Each line of the data below that contains "Amgen" must be copied.
______
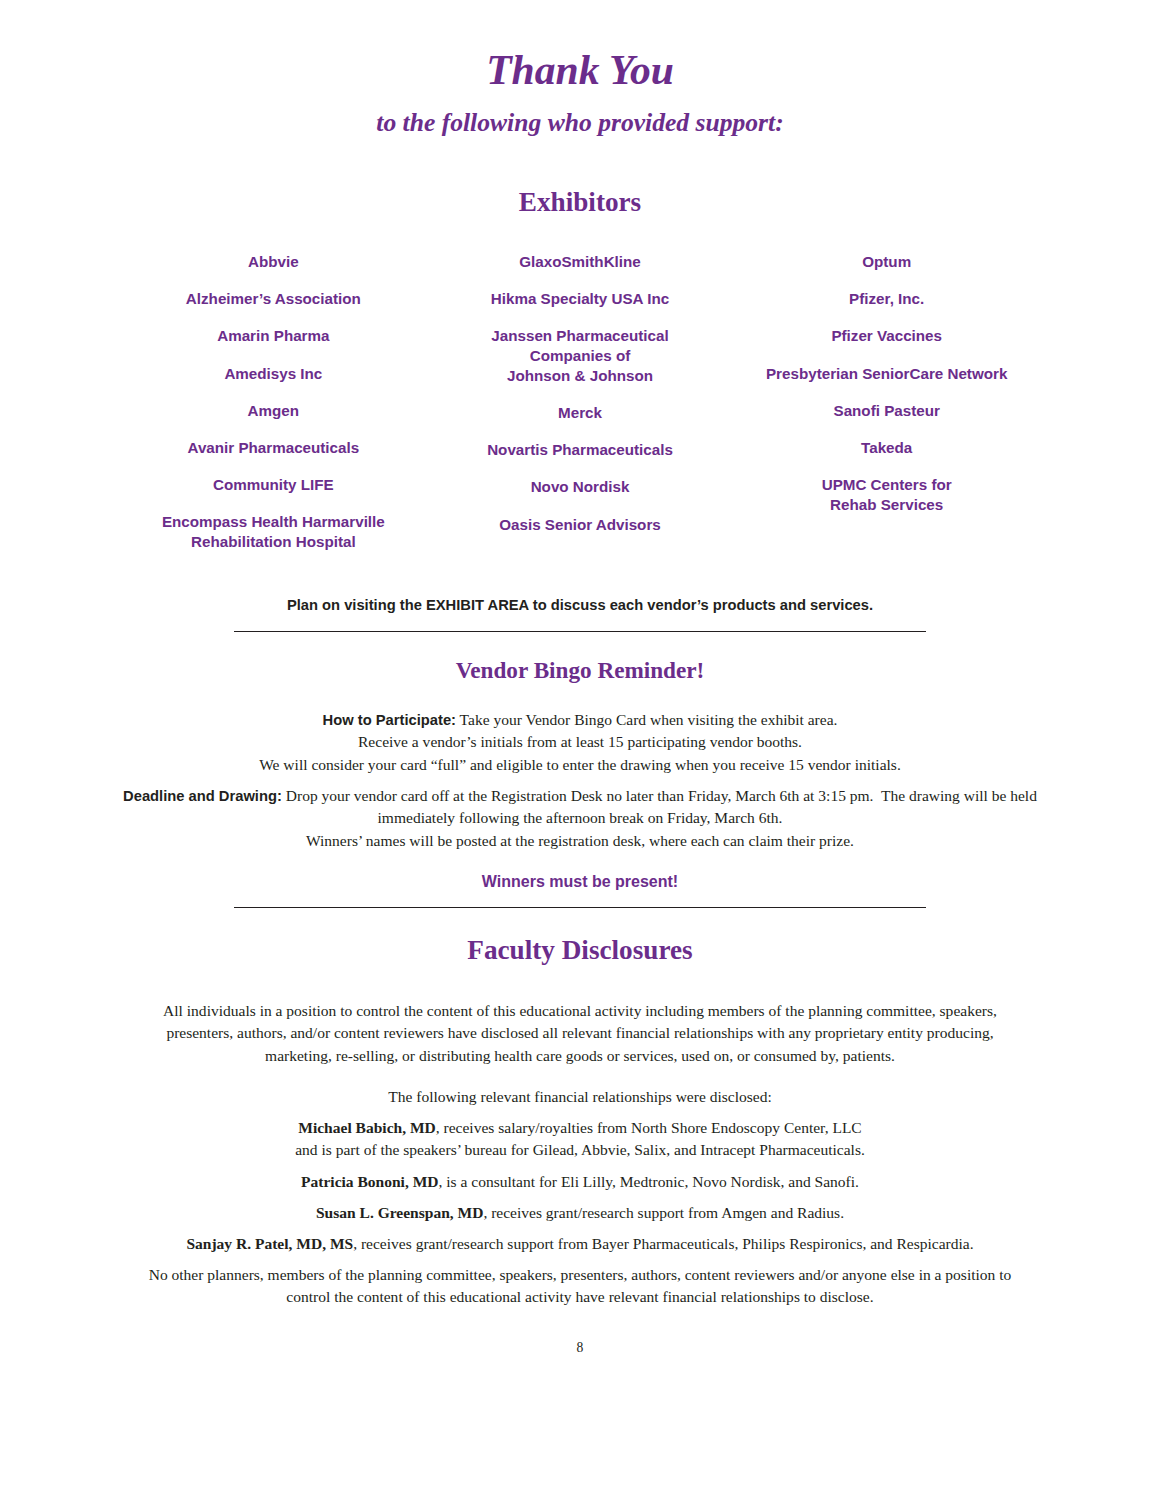Thank You
to the following who provided support:
Exhibitors
Abbvie
Alzheimer’s Association
Amarin Pharma
Amedisys Inc
Amgen
Avanir Pharmaceuticals
Community LIFE
Encompass Health Harmarville
Rehabilitation Hospital
GlaxoSmithKline
Hikma Specialty USA Inc
Janssen Pharmaceutical
Companies of
Johnson & Johnson
Merck
Novartis Pharmaceuticals
Novo Nordisk
Oasis Senior Advisors
Optum
Pfizer, Inc.
Pfizer Vaccines
Presbyterian SeniorCare Network
Sanofi Pasteur
Takeda
UPMC Centers for
Rehab Services
Plan on visiting the EXHIBIT AREA to discuss each vendor’s products and services.
Vendor Bingo Reminder!
How to Participate: Take your Vendor Bingo Card when visiting the exhibit area.
Receive a vendor’s initials from at least 15 participating vendor booths.
We will consider your card “full” and eligible to enter the drawing when you receive 15 vendor initials.
Deadline and Drawing: Drop your vendor card off at the Registration Desk no later than Friday, March 6th at 3:15 pm. The drawing will be held immediately following the afternoon break on Friday, March 6th.
Winners’ names will be posted at the registration desk, where each can claim their prize.
Winners must be present!
Faculty Disclosures
All individuals in a position to control the content of this educational activity including members of the planning committee, speakers, presenters, authors, and/or content reviewers have disclosed all relevant financial relationships with any proprietary entity producing, marketing, re-selling, or distributing health care goods or services, used on, or consumed by, patients.
The following relevant financial relationships were disclosed:
Michael Babich, MD, receives salary/royalties from North Shore Endoscopy Center, LLC
and is part of the speakers’ bureau for Gilead, Abbvie, Salix, and Intracept Pharmaceuticals.
Patricia Bononi, MD, is a consultant for Eli Lilly, Medtronic, Novo Nordisk, and Sanofi.
Susan L. Greenspan, MD, receives grant/research support from Amgen and Radius.
Sanjay R. Patel, MD, MS, receives grant/research support from Bayer Pharmaceuticals, Philips Respironics, and Respicardia.
No other planners, members of the planning committee, speakers, presenters, authors, content reviewers and/or anyone else in a position to control the content of this educational activity have relevant financial relationships to disclose.
8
______
Expected answer.
Amgen
Susan L. Greenspan, MD, receives grant/research support from Amgen and Radius.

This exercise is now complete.